» Consigne A:
Relevez toutes les personnes nommées dans l'article ci-dessous sur Nuri Bilge Ceylan.

» Extrait de page:
○ ○ ○

Sunday 25 May 2014

Nuri Bilge Ceylan et le cinéma tectonique

Publié le 23/05/2014 sur www.africine.org

Nuri Bilge Ceylan est le chouchou cannois du cinéma turc. Presque tous ses films sont passés par la croisette et lui ont valu plusieurs prix, sauf la Palme d’or. Avec Winter Sleep, il a toutes les chances pour passer ce cap. Son film précèdent nous avait emmenés au fin fond de sa propre région, l’Anatolie. Le film avait l’air de poème célébrant la terre comme sol dans lequel tout prend racine. Dans celui-ci, l’Anatolie est une terre rocailleuse qui semble protéger ses habitants du froid mais aussi de tout mal. Ce qu’elle ne peut cependant pas c’est les protéger d’eux-mêmes.
Les films de Ceylan ne sont pas citadins même si les personnages sont toujours hantés par la ville. Dans Il était une fois l’Anatolie, Istanbul restait un arrière-plan très lointain comme centre du pouvoir institutionnel. Dans Winter Sleep, elle a une présence plus marquée tout en restant physiquement absente. Les personnages sont comme prisonniers dans la roche des collines anatoliennes. La ville, est un arrière-plan psychique qui les hante ; des fois comme un mal qu’ils ont fuient, d’autres fois comme un bonheur qu’ils regrettent et d’autres fois encore comme un espoir de salut convoité mais qui ne tarde de se révéler illusoire.
Toujours est-il, on dirait que Ceylan, ayant de la suite dans les idées, avait campé son décor dans Il était une fois l’Anatolie et que dans Winter Sleep il le fait habiter par des personnages qui sont comme des fantômes ou des esprits qui hantent les grottes millénaires des steppes. Dans cette atmosphère presque mythique, Ceylan revient vers les origines de tout, vers des questions primitives au sens où elles ignorent l’effet du temps. Winter Sleep est une réflexion où le réalisme crue à la Dostoïevski se mêlerait avec le tragique de Bergman pour tenter une auscultation du mal.

○ ○ ○

» Consigne B:
Réécrivez la liste qui suit, et non l'article, en remplaçant partout « reach » par « hit » sans rien modifier d'autre. Omettez les images.

○ ○ ○

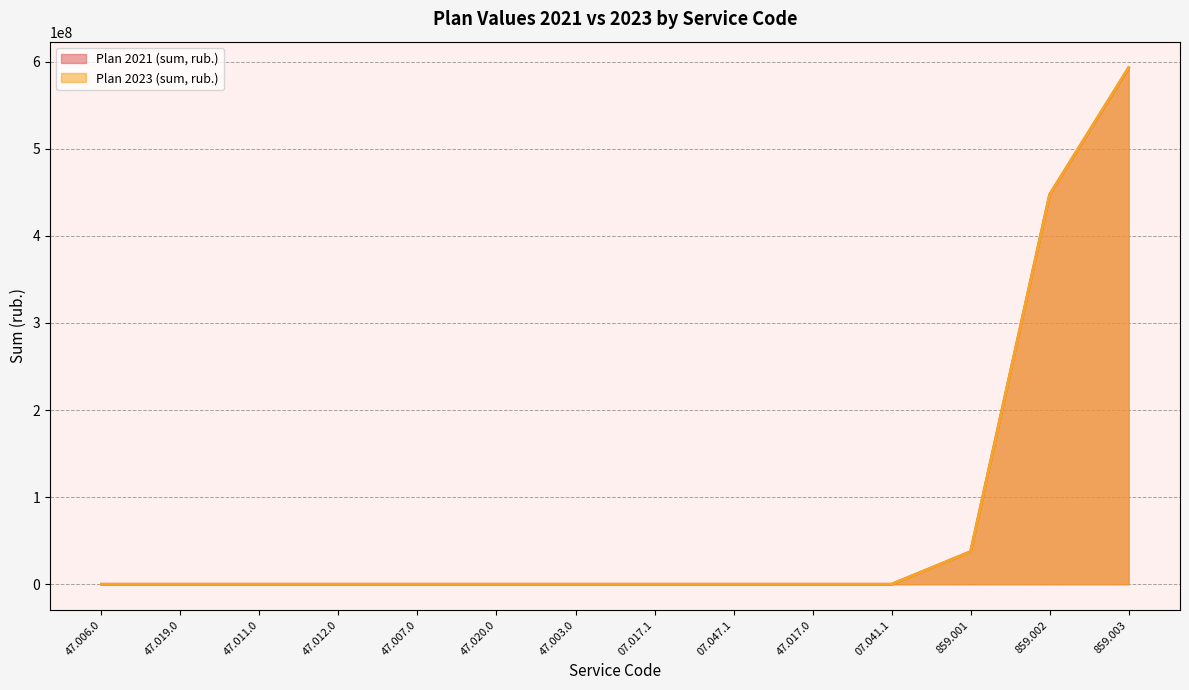

Where do Plan 2021 (sum, rub.) and Plan 2023 (sum, rub.) first cross each other?

07.041.1 and 859.001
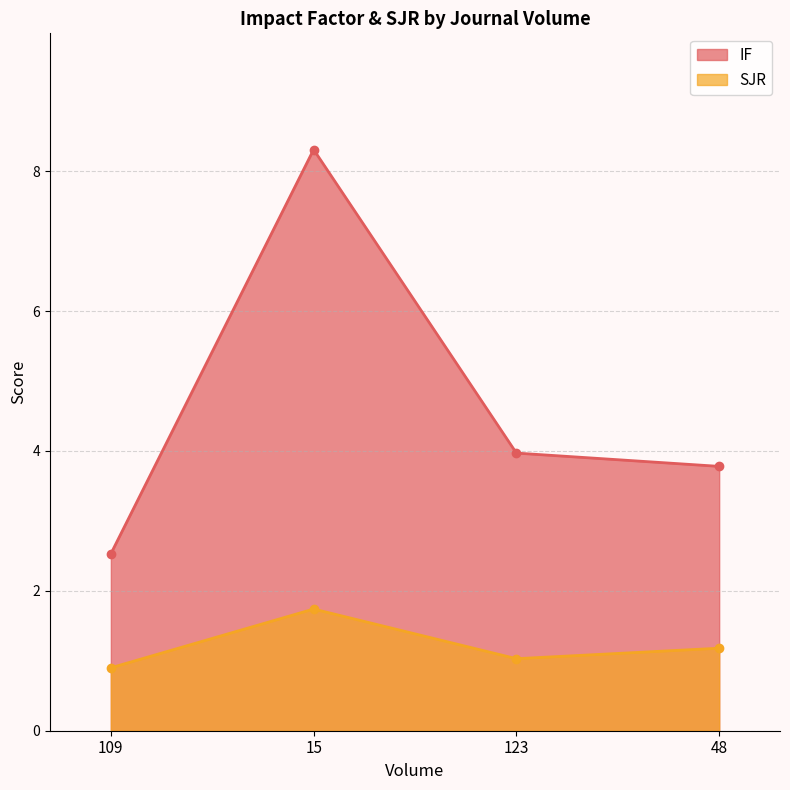

What are all the series names shown in the legend?

IF, SJR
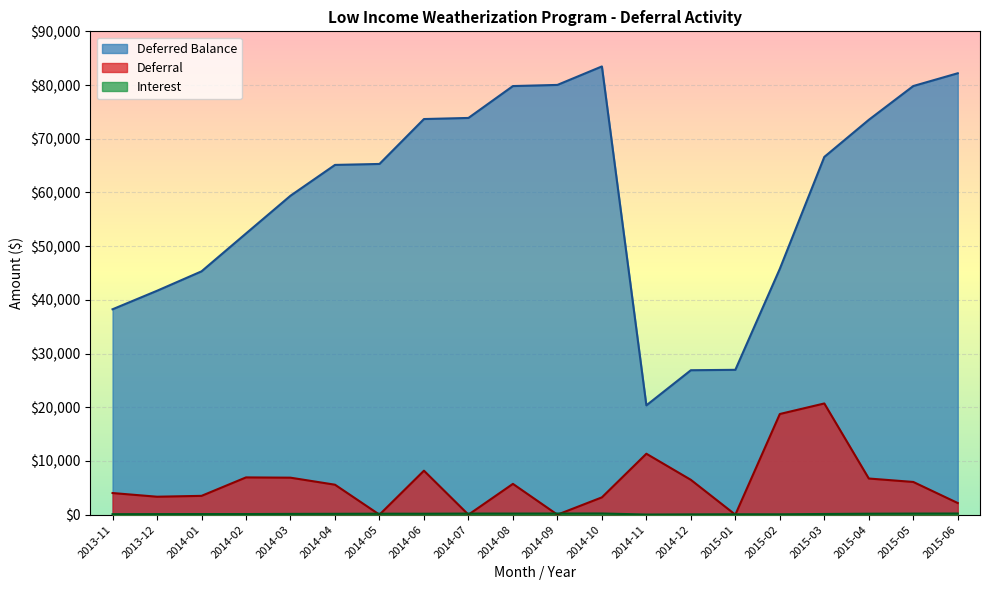

At which category does Interest reach its first local valley?

2014-02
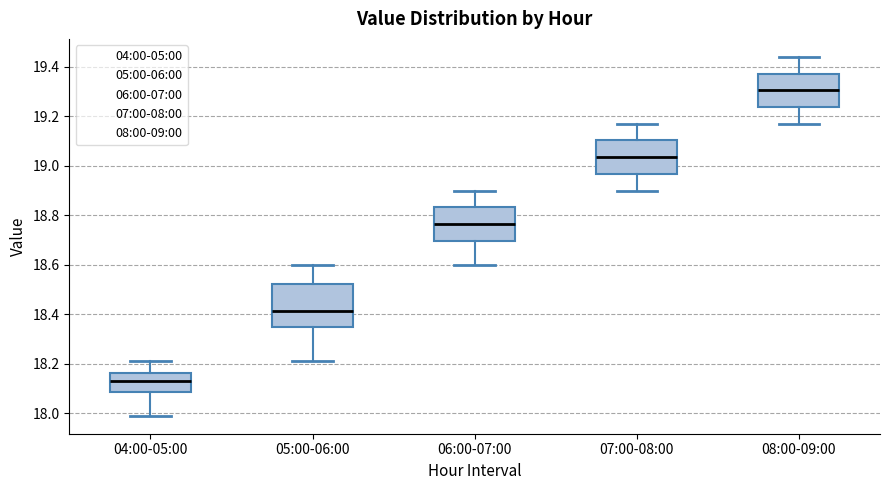

Which box has the highest median line?

08:00-09:00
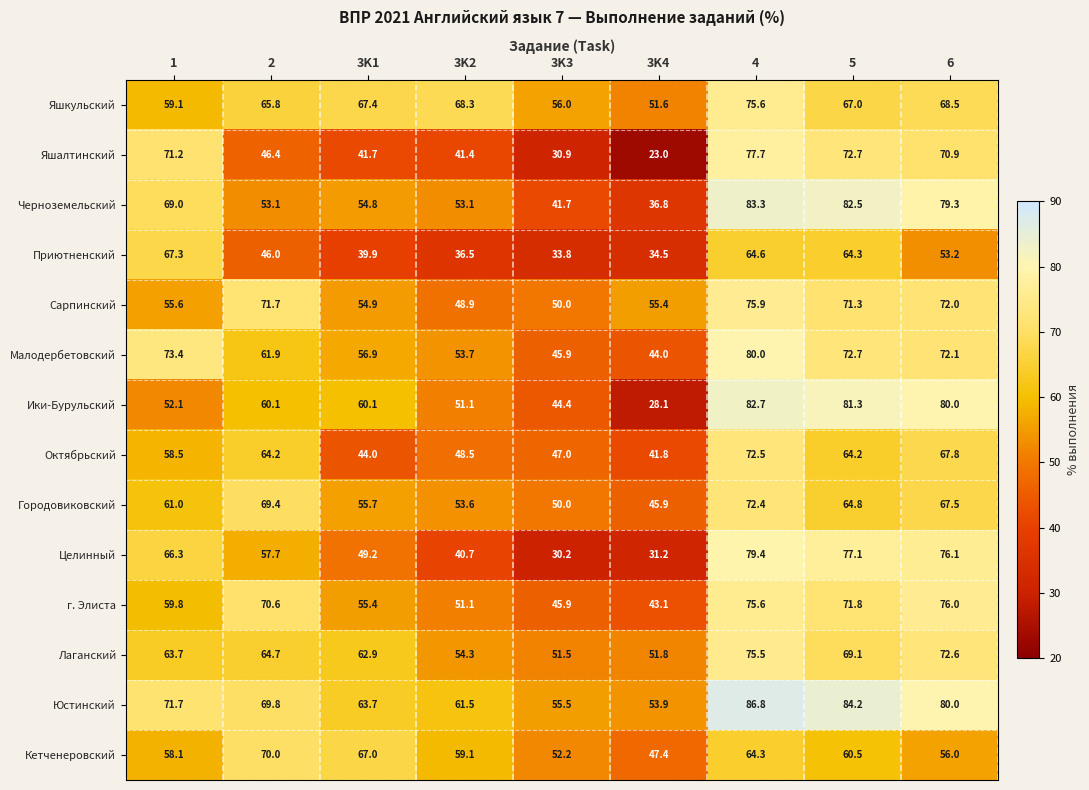

At which label does Ики-Бурульский reach its minimum?

3K4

○ ○ ○

» Résultat A:
Nuri Bilge Ceylan, Dostoïevski, Bergman

» Résultat B:
Where do Plan 2021 (sum, rub.) and Plan 2023 (sum, rub.) first cross each other?

07.041.1 and 859.001

What are all the series names shown in the legend?

IF, SJR

At which category does Interest hit its first local valley?

2014-02

Which box has the highest median line?

08:00-09:00

At which label does Ики-Бурульский hit its minimum?

3K4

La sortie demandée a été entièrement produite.